Stored records:
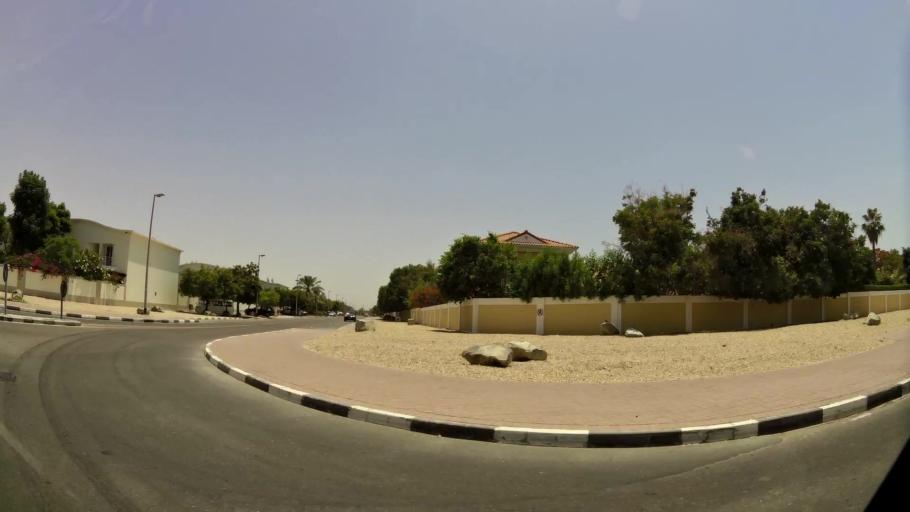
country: AE
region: Dubai
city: Dubai
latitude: 25.2008
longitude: 55.2450
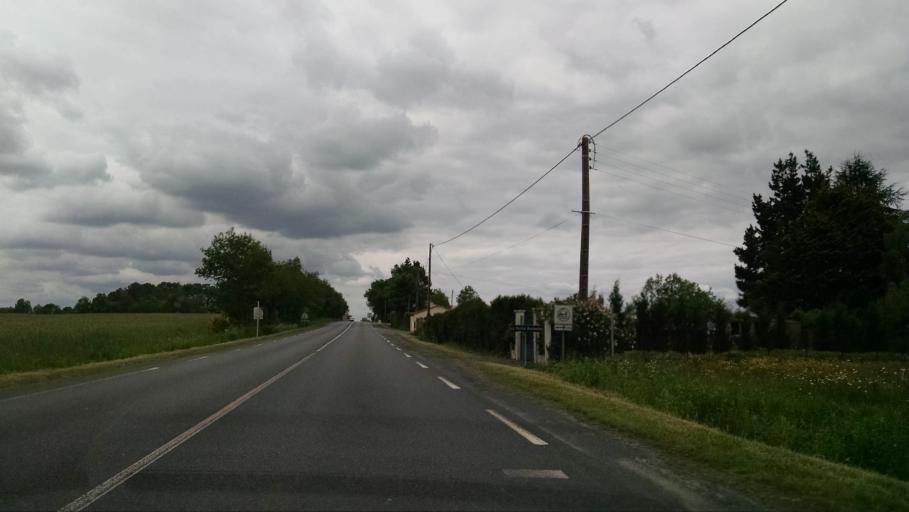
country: FR
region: Pays de la Loire
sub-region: Departement de la Loire-Atlantique
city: Aigrefeuille-sur-Maine
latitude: 47.0933
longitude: -1.4416
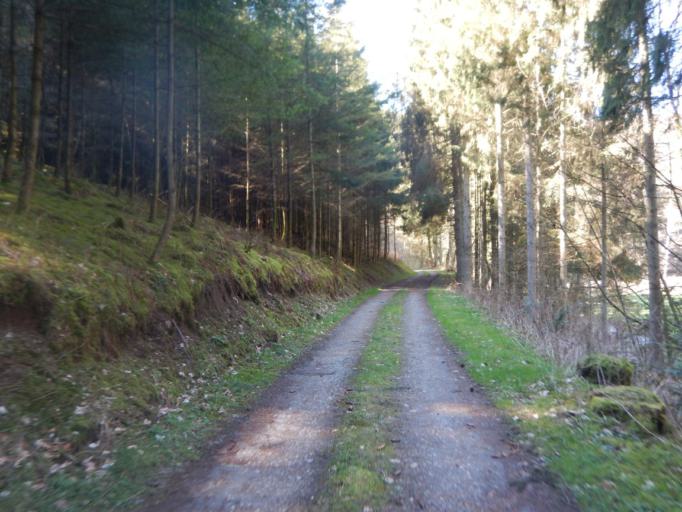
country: LU
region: Diekirch
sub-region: Canton de Wiltz
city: Eschweiler
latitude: 49.9718
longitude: 5.9697
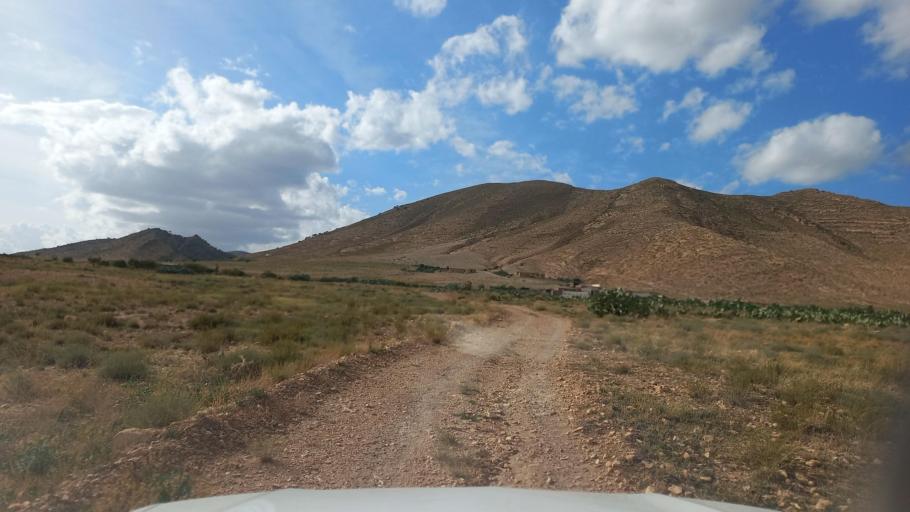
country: TN
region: Al Qasrayn
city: Sbiba
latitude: 35.4551
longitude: 9.0710
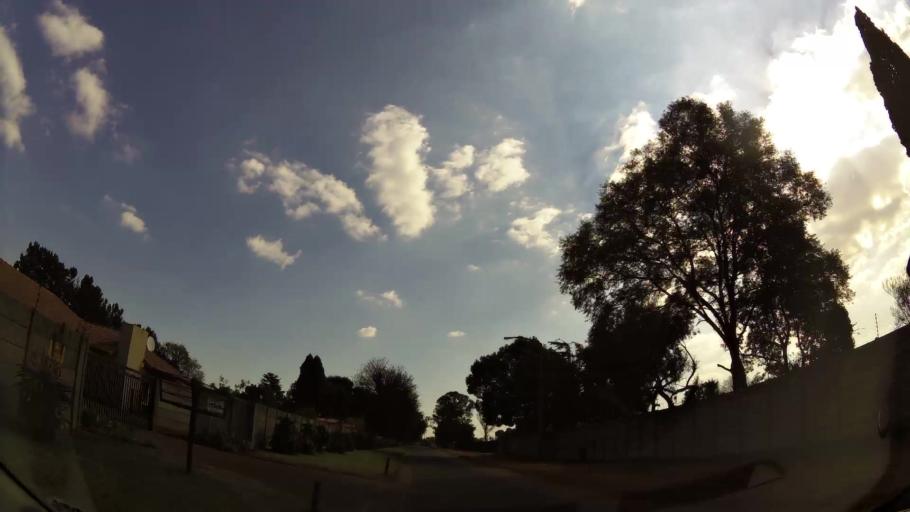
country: ZA
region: Gauteng
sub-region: Ekurhuleni Metropolitan Municipality
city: Benoni
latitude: -26.1204
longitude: 28.3479
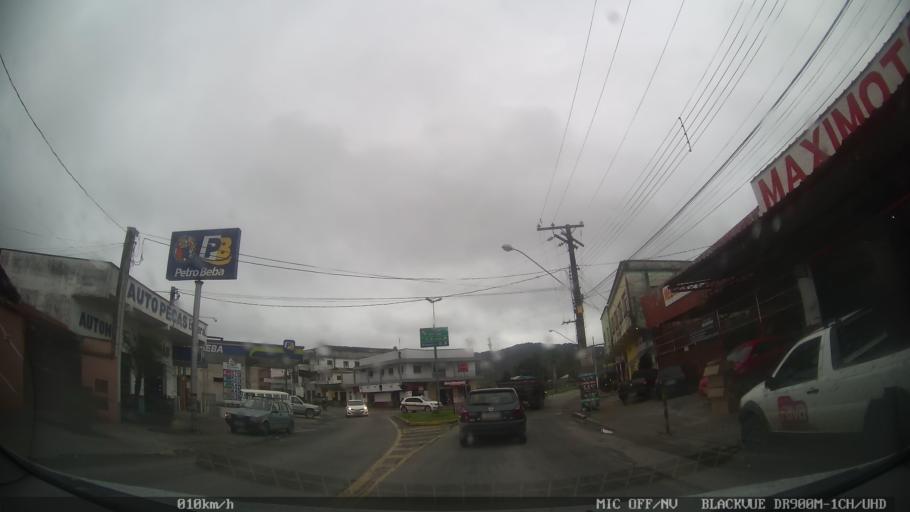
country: BR
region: Sao Paulo
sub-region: Juquia
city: Juquia
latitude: -24.3271
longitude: -47.6315
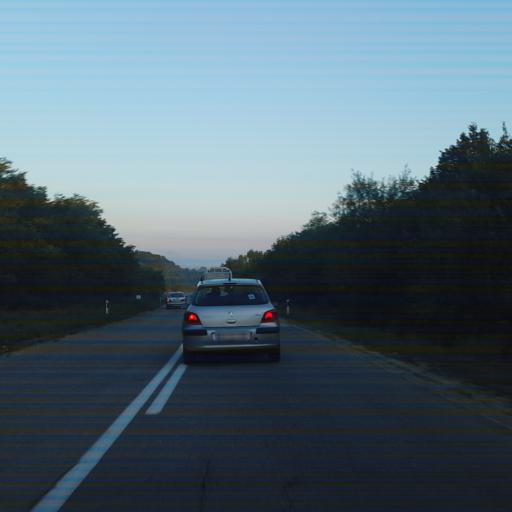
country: RS
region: Central Serbia
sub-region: Zajecarski Okrug
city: Zajecar
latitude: 43.9629
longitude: 22.2984
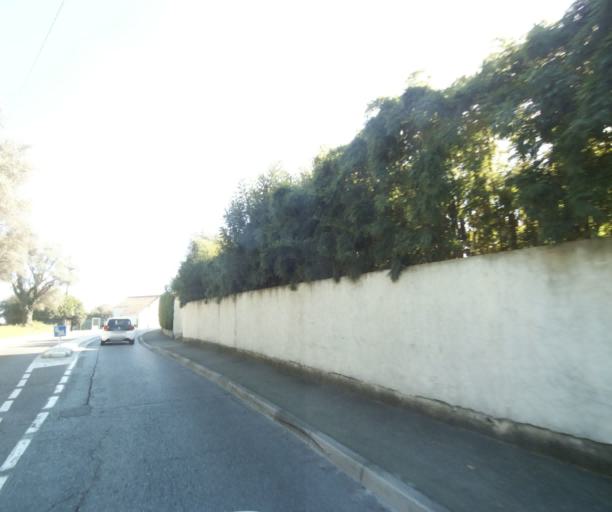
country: FR
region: Provence-Alpes-Cote d'Azur
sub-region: Departement des Alpes-Maritimes
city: Biot
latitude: 43.6028
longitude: 7.1062
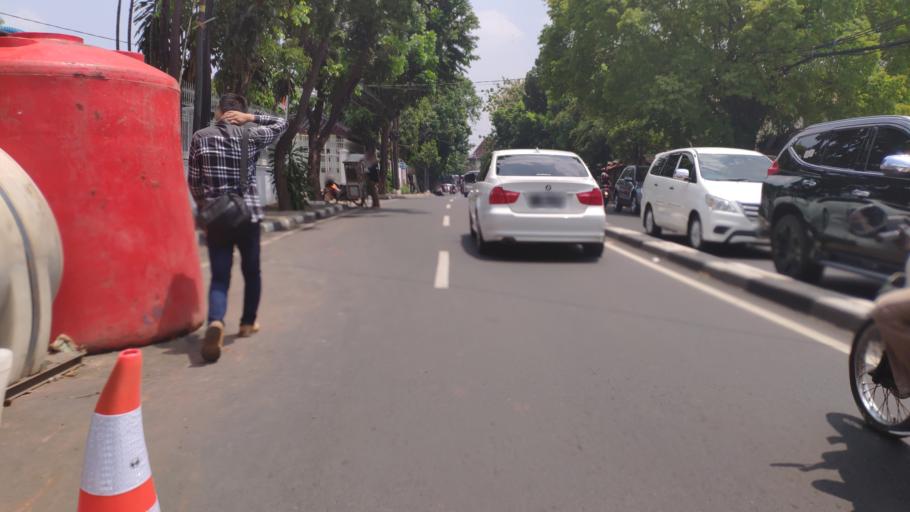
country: ID
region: Jakarta Raya
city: Jakarta
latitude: -6.2761
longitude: 106.8218
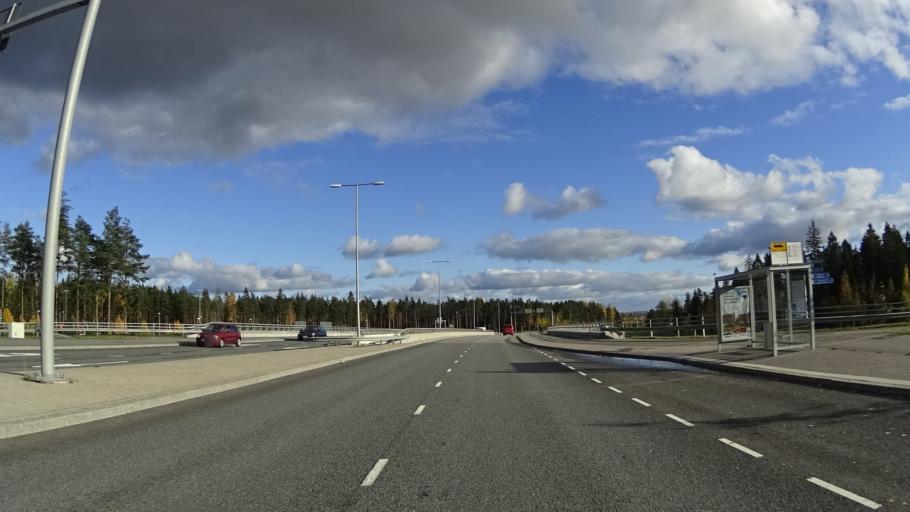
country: FI
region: Uusimaa
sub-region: Helsinki
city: Vantaa
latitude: 60.3018
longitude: 24.9590
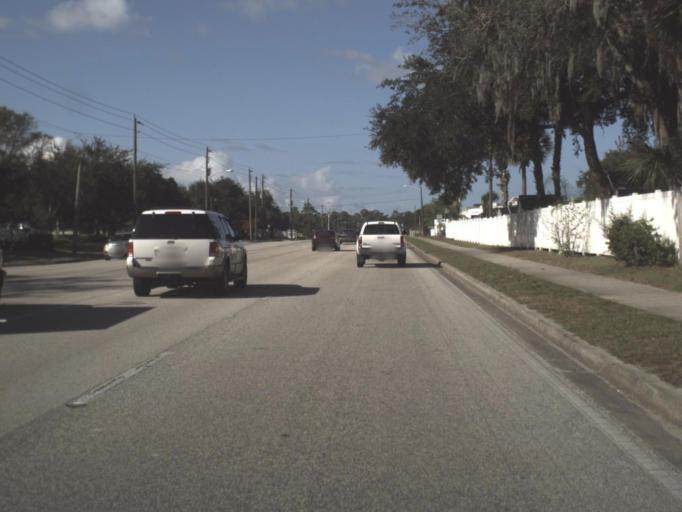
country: US
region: Florida
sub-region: Volusia County
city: Port Orange
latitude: 29.1320
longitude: -81.0277
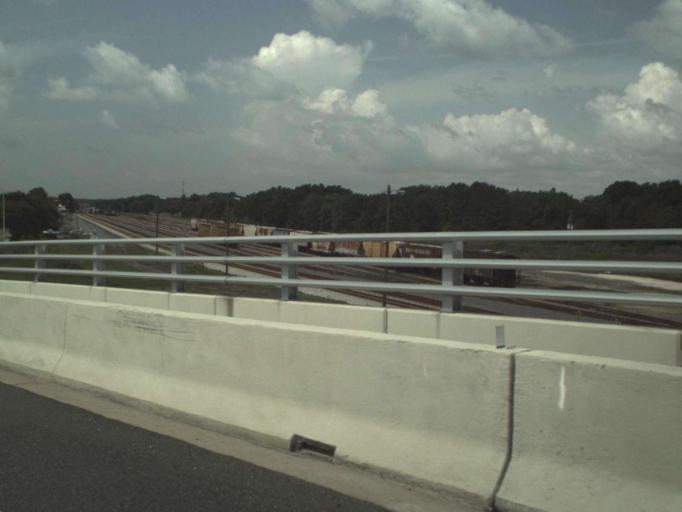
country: US
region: Florida
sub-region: Sumter County
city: Wildwood
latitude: 28.8728
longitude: -82.0365
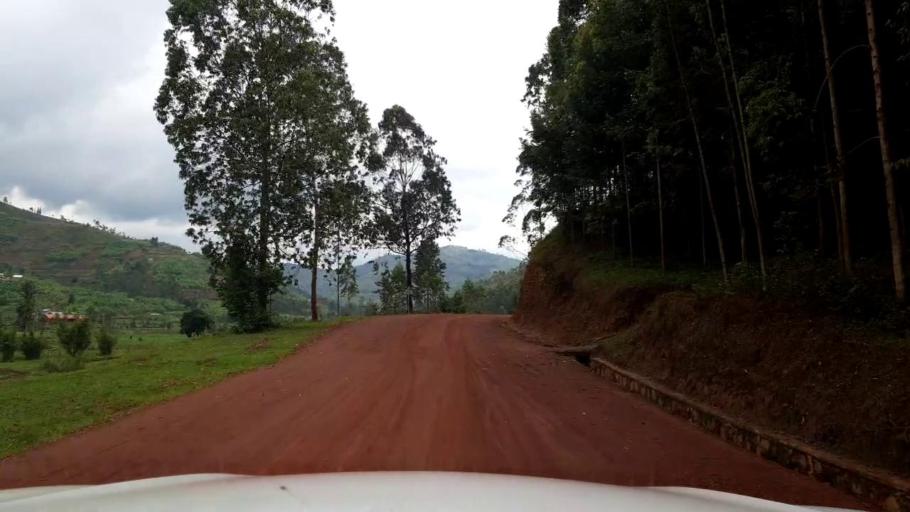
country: RW
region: Northern Province
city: Musanze
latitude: -1.6736
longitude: 29.7984
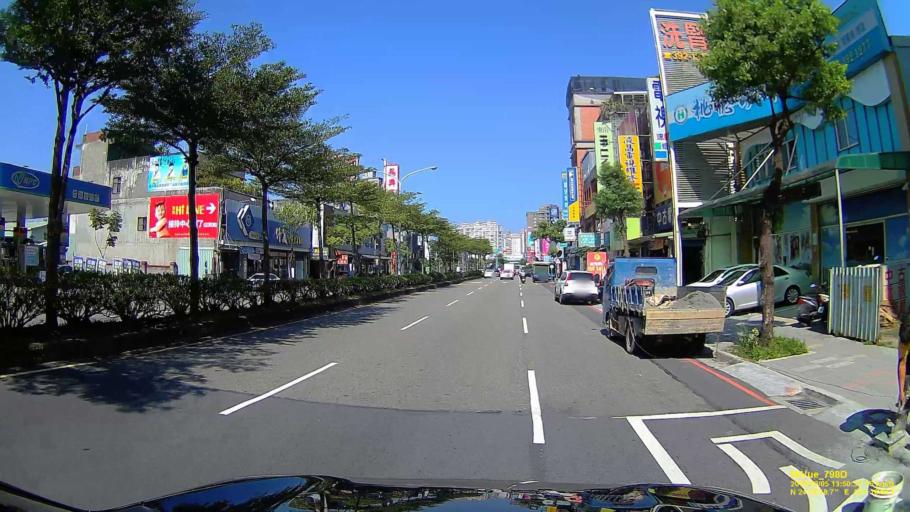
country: TW
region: Taiwan
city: Taoyuan City
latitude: 24.9831
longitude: 121.2779
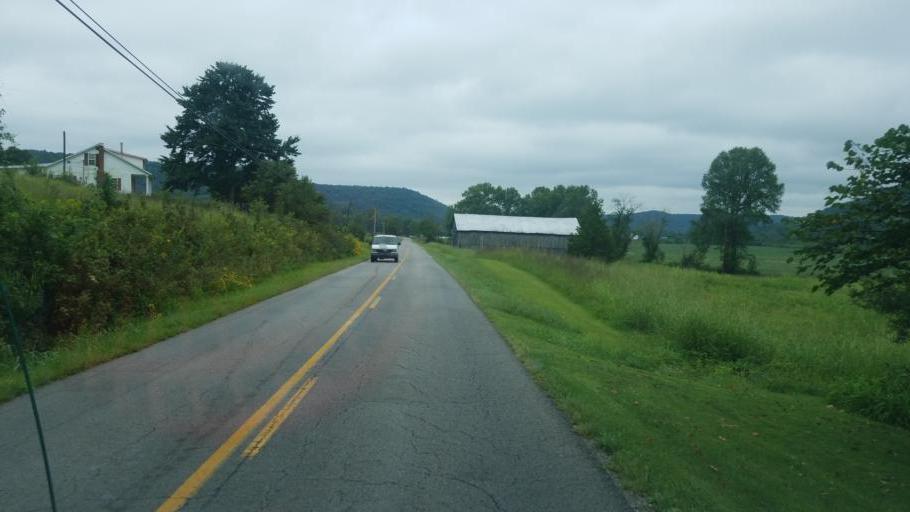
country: US
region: Kentucky
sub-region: Rowan County
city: Morehead
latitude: 38.3267
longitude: -83.5467
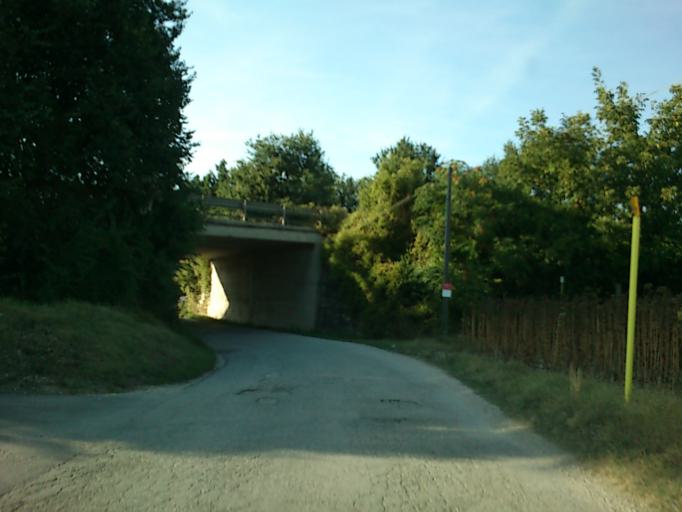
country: IT
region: The Marches
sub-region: Provincia di Pesaro e Urbino
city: Saltara
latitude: 43.7384
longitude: 12.9079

> [SHORT PROBLEM] Reproduce every line of the entries above verbatim, leaving out the picture lines.

> [TASK OUTPUT]
country: AE
region: Dubai
city: Dubai
latitude: 25.2008
longitude: 55.2450
country: FR
region: Pays de la Loire
sub-region: Departement de la Loire-Atlantique
city: Aigrefeuille-sur-Maine
latitude: 47.0933
longitude: -1.4416
country: LU
region: Diekirch
sub-region: Canton de Wiltz
city: Eschweiler
latitude: 49.9718
longitude: 5.9697
country: TN
region: Al Qasrayn
city: Sbiba
latitude: 35.4551
longitude: 9.0710
country: ZA
region: Gauteng
sub-region: Ekurhuleni Metropolitan Municipality
city: Benoni
latitude: -26.1204
longitude: 28.3479
country: BR
region: Sao Paulo
sub-region: Juquia
city: Juquia
latitude: -24.3271
longitude: -47.6315
country: RS
region: Central Serbia
sub-region: Zajecarski Okrug
city: Zajecar
latitude: 43.9629
longitude: 22.2984
country: FR
region: Provence-Alpes-Cote d'Azur
sub-region: Departement des Alpes-Maritimes
city: Biot
latitude: 43.6028
longitude: 7.1062
country: ID
region: Jakarta Raya
city: Jakarta
latitude: -6.2761
longitude: 106.8218
country: FI
region: Uusimaa
sub-region: Helsinki
city: Vantaa
latitude: 60.3018
longitude: 24.9590
country: US
region: Florida
sub-region: Volusia County
city: Port Orange
latitude: 29.1320
longitude: -81.0277
country: US
region: Florida
sub-region: Sumter County
city: Wildwood
latitude: 28.8728
longitude: -82.0365
country: RW
region: Northern Province
city: Musanze
latitude: -1.6736
longitude: 29.7984
country: TW
region: Taiwan
city: Taoyuan City
latitude: 24.9831
longitude: 121.2779
country: US
region: Kentucky
sub-region: Rowan County
city: Morehead
latitude: 38.3267
longitude: -83.5467
country: IT
region: The Marches
sub-region: Provincia di Pesaro e Urbino
city: Saltara
latitude: 43.7384
longitude: 12.9079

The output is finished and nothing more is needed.